I’ve always loved cooking. My mom is Italian; need I say more? In Italian households, food is an integral part of the family. We always had home-cooked meals every night and the whole family sat down together to enjoy them. Even when my mom went back to work, we did not deviate from this ritual. It ingrained in me to love and enjoy the camaraderie around the family meal. I find no pleasure in eating bad food and would rather skip a meal than be forced to consume empty calories.
I love gourmet cooking and don’t want to settle!
As I grew up, I studied overseas and then went into business and the corporate world. My last position was the Chief Marketing Officer at the software company that my husband and I built and ran for 17 years. During that time, I was faced with many constraints in the business and juggling my goal of cooking gourmet, despite the long, long hours, stress and travel. I launched Constrained Gourmet several years ago, but only had time to dabble in it occasionally. Now, I split my time between my strategy consulting practice and Constrained Gourmet – it’s perfect for me!
I came across the idea for Constrained Gourmet when my husband and I rented a beach house one summer. The beach was amazing, but the house – really a shack is a better term – left a lot to be desired. The kitchen stove and oven barely worked – the oven only worked at 250 or 500 degrees and the heating element on the stove fell through every time you placed a pan on it. There were no kitchen utensils, pots, pans or anything! I remember using a Ziploc bag to put olive oil on crostini. I was never happier than that summer!
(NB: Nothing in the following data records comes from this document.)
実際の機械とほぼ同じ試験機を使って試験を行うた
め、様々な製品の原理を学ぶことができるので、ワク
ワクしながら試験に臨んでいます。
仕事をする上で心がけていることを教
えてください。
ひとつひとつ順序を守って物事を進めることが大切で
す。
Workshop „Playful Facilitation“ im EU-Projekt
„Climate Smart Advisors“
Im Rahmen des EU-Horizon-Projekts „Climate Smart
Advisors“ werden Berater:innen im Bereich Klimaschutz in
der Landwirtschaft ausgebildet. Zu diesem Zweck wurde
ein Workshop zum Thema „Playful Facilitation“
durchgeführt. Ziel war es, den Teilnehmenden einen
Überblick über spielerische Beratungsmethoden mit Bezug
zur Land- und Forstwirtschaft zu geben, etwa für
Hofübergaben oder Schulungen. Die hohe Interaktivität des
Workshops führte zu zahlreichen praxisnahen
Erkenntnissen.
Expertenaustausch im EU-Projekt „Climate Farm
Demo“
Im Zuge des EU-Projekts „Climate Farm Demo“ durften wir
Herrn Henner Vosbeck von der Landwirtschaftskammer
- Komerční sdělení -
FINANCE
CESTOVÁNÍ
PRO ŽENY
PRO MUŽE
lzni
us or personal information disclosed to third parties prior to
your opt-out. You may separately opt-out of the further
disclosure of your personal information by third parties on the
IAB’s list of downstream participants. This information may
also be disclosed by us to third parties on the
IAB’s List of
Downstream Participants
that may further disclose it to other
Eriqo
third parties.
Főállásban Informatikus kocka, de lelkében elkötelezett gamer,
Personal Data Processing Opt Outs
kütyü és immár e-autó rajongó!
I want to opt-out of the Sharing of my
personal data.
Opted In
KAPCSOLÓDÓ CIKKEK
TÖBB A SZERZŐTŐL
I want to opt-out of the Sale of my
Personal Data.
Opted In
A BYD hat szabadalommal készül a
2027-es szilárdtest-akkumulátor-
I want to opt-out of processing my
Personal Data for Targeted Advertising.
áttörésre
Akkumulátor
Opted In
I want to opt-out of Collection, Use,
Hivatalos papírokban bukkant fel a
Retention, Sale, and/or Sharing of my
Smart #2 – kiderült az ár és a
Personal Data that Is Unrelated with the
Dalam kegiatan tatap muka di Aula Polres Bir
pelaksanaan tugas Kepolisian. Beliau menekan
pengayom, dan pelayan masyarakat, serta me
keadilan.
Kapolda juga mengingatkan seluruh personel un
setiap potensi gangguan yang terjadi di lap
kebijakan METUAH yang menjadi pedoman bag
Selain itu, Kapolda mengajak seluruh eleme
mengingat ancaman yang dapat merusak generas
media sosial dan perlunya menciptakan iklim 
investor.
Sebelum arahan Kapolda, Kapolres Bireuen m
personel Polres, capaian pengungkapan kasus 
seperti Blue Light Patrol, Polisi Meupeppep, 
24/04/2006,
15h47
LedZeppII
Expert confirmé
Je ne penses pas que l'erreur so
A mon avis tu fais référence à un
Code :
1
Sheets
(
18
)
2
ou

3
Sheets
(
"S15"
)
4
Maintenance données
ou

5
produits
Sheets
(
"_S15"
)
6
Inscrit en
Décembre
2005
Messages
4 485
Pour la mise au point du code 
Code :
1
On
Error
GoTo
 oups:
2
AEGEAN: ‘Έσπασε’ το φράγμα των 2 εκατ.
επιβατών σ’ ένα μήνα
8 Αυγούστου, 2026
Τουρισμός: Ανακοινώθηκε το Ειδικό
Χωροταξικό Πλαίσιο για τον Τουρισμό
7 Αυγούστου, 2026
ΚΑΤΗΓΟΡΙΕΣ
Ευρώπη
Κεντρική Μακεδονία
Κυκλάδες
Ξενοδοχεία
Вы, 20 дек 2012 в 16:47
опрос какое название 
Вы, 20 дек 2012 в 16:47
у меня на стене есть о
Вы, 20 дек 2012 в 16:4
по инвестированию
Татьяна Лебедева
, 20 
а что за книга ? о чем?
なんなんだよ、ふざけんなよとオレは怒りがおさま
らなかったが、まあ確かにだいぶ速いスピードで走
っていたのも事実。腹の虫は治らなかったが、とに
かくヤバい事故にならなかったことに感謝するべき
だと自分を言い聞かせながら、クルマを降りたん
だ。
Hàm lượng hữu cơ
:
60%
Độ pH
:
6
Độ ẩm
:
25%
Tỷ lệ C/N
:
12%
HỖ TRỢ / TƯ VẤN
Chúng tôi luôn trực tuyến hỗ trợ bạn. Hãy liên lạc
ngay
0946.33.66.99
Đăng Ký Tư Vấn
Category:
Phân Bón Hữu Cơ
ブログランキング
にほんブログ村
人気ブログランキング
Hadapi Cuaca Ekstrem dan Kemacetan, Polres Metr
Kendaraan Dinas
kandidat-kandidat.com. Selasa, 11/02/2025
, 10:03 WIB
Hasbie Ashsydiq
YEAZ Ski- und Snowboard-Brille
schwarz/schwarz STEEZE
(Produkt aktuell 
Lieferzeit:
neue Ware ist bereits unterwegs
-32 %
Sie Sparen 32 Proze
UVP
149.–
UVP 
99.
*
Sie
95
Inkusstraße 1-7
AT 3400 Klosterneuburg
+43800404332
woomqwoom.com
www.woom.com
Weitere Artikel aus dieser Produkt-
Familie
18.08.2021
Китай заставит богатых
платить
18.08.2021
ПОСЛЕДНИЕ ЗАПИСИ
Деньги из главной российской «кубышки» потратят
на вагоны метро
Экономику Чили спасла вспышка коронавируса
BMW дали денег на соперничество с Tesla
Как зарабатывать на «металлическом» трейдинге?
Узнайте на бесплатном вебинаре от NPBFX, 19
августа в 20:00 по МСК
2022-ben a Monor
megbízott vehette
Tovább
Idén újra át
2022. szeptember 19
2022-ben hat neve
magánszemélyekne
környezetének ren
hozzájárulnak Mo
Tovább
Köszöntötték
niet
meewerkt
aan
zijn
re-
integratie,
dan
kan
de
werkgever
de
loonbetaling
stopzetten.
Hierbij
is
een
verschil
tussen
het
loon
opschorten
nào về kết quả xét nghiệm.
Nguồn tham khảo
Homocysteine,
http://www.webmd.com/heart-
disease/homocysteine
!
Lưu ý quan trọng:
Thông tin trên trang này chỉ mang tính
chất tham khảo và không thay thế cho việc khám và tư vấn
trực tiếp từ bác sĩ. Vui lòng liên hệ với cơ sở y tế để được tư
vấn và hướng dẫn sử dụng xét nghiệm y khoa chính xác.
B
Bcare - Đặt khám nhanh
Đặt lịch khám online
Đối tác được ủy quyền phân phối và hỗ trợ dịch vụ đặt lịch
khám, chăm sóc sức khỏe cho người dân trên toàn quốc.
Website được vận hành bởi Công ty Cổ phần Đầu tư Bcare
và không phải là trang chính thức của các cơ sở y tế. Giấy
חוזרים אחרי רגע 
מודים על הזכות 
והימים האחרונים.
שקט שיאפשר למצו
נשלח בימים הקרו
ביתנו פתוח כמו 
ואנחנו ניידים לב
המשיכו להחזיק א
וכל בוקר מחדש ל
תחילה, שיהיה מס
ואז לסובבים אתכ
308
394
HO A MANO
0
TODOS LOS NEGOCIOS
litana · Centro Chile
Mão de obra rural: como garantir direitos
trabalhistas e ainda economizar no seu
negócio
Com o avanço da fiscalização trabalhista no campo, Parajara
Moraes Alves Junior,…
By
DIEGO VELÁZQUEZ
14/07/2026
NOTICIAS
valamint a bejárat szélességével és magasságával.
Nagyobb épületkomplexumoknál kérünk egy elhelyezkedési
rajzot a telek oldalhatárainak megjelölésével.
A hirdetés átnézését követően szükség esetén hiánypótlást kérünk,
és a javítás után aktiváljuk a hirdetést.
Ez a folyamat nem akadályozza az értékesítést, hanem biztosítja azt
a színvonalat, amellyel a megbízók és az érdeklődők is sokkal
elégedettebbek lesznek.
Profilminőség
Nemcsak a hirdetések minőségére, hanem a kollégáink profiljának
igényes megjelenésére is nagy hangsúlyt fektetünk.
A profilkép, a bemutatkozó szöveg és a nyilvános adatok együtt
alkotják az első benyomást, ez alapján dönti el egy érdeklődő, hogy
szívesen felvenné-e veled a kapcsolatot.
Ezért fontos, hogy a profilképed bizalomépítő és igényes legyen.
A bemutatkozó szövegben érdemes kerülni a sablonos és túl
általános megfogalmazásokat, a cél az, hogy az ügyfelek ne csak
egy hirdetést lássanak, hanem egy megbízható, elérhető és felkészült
The constraints did not bother me at all. I went home at summers end to my perfect kitchen with every gadget known to man and realized how unnecessary they were. I had one pan, one pot, one knife and a chopping board at the beach house and turned out exquisite meals. I realized that it wasn’t the kitchen that made me a gourmet – it was me. Constrained Gourmet was born!
I not only love food; I love the pleasure of eating and I decided to hold myself to a higher standard. When camping, I cook a gourmet meal on my camp stove. If I have unexpected guests, I whip up a gourmet meal from my pantry. If I don’t have much time, I make simple gourmet. If I have a picky guest, I see that as a challenge, not a burden. If I am cooking for someone that I don’t like too much, I plan the dinner around interactions that won’t focus as much as one-on-one conversation.
My years in the corporate world taught me a lot about how to be resourceful in business. You can apply those same techniques in the kitchen. Use creativity and imagination and get excited about challenges instead of seeing them as unsurmountable. You, too, can be a constrained gourmet with that attitude!